Rhone is a performance lifestyle company engineering premium activewear for men, designed to fill the niche between big-box retailers and high-end yoga brands. Its products can be found in all Equinox locations, 175+ specialty stores and gyms, and Peloton Studios, to name just a few.
We sat down with Nate Checketts, Co-Founder and CEO of Rhone, to learn how the brand has multiplied its growth efforts into an efficient omnichannel engine. Topics include:
- How COVID-19 inspired a spirit of brand collaboration for the Rhone team
- The key impacts they’ve derived from Disco, from intuitive UI to stronger AOVs
- Why Nate doesn’t hesitate to recommend Disco to every DTC name in his Rolodex
“Disco is a platform we absolutely believe in. They’ve created a situation where all ships rise with the tide. DTC no longer has to be a zero-sum game.”

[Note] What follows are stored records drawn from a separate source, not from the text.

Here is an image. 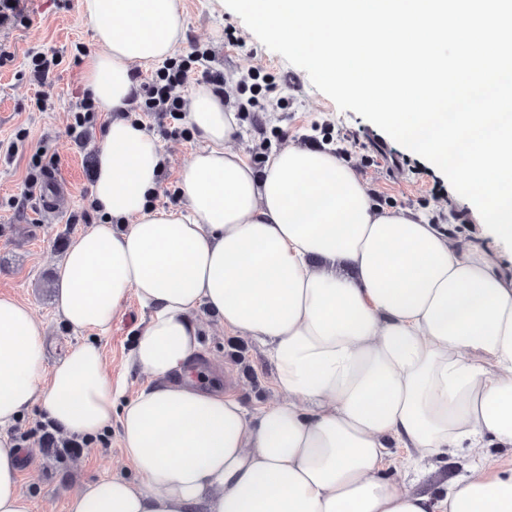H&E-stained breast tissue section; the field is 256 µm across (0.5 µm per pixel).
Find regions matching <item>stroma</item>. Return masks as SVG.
Wrapping results in <instances>:
<instances>
[{"instance_id":"1","label":"stroma","mask_w":512,"mask_h":512,"mask_svg":"<svg viewBox=\"0 0 512 512\" xmlns=\"http://www.w3.org/2000/svg\"><path fill=\"white\" fill-rule=\"evenodd\" d=\"M179 6L183 28L175 54H187L191 45H198L208 50L211 69L231 78L251 67L267 68L278 80L268 96L269 125L287 129L289 141L302 146L313 137H332L335 145L347 149V164L368 182L379 207L405 208L437 224L447 223L449 215L465 214L466 223L454 224V232L495 254L503 271H512V250L479 223L475 206L453 190L435 165L354 111L339 110L331 98L313 87L303 69L266 48L232 10L214 8L211 0H179ZM28 9L22 23L0 27V46L13 55L0 67V295L27 303L44 322L47 362L53 365L77 340L56 315V280L65 250L84 229L72 218L87 206L85 192L93 185L101 130L93 128L80 144L74 141L70 126L84 92L83 58L97 45L81 0H69L65 9L59 8L58 0H29ZM228 28L242 39V47L225 44ZM36 51L62 59L54 71L51 99L43 108L36 104V86L26 77ZM282 97L290 103L288 110L276 106ZM146 126L158 135L166 157L151 204L165 209L183 206L178 174L199 141L192 134L163 136L151 118ZM12 143L16 151L6 154V145ZM41 148L56 153L59 160L53 170L65 194V209L59 214L25 197L30 160ZM145 315L138 300L129 298L111 328L94 335L110 381L125 383L130 394L148 380L127 365L132 338ZM198 318L201 356L206 363L219 365L220 386L233 391L250 412L276 398L275 367L264 347L226 333L213 315L202 312ZM42 418L39 409H32L7 434L22 450V490L32 502V512H66L70 492L112 475L113 463L123 456L120 427L115 424L108 430V445L94 443L81 454L59 456L41 447L37 424ZM469 462V455L460 451L415 470L406 450L395 447L387 458V474L415 490L436 494L445 492L449 479L463 474Z\"/></svg>"}]
</instances>
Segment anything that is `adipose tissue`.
<instances>
[{"label": "adipose tissue", "mask_w": 512, "mask_h": 512, "mask_svg": "<svg viewBox=\"0 0 512 512\" xmlns=\"http://www.w3.org/2000/svg\"><path fill=\"white\" fill-rule=\"evenodd\" d=\"M97 51L85 87L103 126L92 197L104 217L70 245L56 303L82 338L46 364L45 327L0 296V430L40 407L66 436L119 423L123 475L66 512H512V274L493 254L404 209H379L334 154L288 145L264 168L230 149L235 112L206 86L185 105L201 145L187 205L155 208L164 156L122 118L138 68L169 57L177 0H82ZM149 315L128 354L146 373L124 402L91 331L129 297ZM266 347L280 400L248 414L203 384L199 310ZM413 463L468 450L444 497L384 474L387 441ZM0 512H32L21 451L0 437Z\"/></svg>", "instance_id": "adipose-tissue-1"}]
</instances>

Rhone Shows Strong Retention but has Struggled with CACs & Unreliable Data
Nate points to the two underlying pain points in Rhone’s digital growth struggles before Disco:
- Retention and stickiness have rarely been issues for the brand, seeing as users typically fall in love with the product as soon as it’s in their hands.
- However, capturing and then convincing those users to purchase in the first place was quickly the most challenging step of the equation.
The team could also chalk this up to the brick walls that every brand was running into:
- Soaring CACs across traditional paid channels, i.e., Google, Facebook, Instagram
- Unreliable user attribution data produced by those very same platforms
“Once we get in front of a customer, we know they’ll fall in love with the product, experience, and brand. But finding those folks gets harder and harder over time.”

Cooperative Commerce as the New Normal
Nate was later introduced to Disco by a long-time colleague working on the platform. He was all-in on the idea, as he tells it, due to the team’s experience throughout the pandemic.
During the initial 2020 lockdown, they strived to find tangible ways to support health workers in a struggling medical system — but felt there was little to do as just one brand.
- Nate then figured his friends (and even his competitors) in the eCom space were likely also feeling that urge to contribute and that sense of helplessness.
- He called them up to suggest aggregating their impact, and across a week, participants elected to donate up to 10% of their proceeds to COVID related relief such as purchasing and redistributing PPE.
- They signed on 150 brands and raised nearly $4 million in COVID relief, eventually culminating in the Brands x Better coalition.
The experience formulated a guiding principle for Nate, which would then lead him to jump at the opportunity to leverage Disco as a platform for cooperative commerce.
“We have more to gain from working together than we do from picking each other’s pockets on paid channels. Disco is the perfect outlet to do just that.”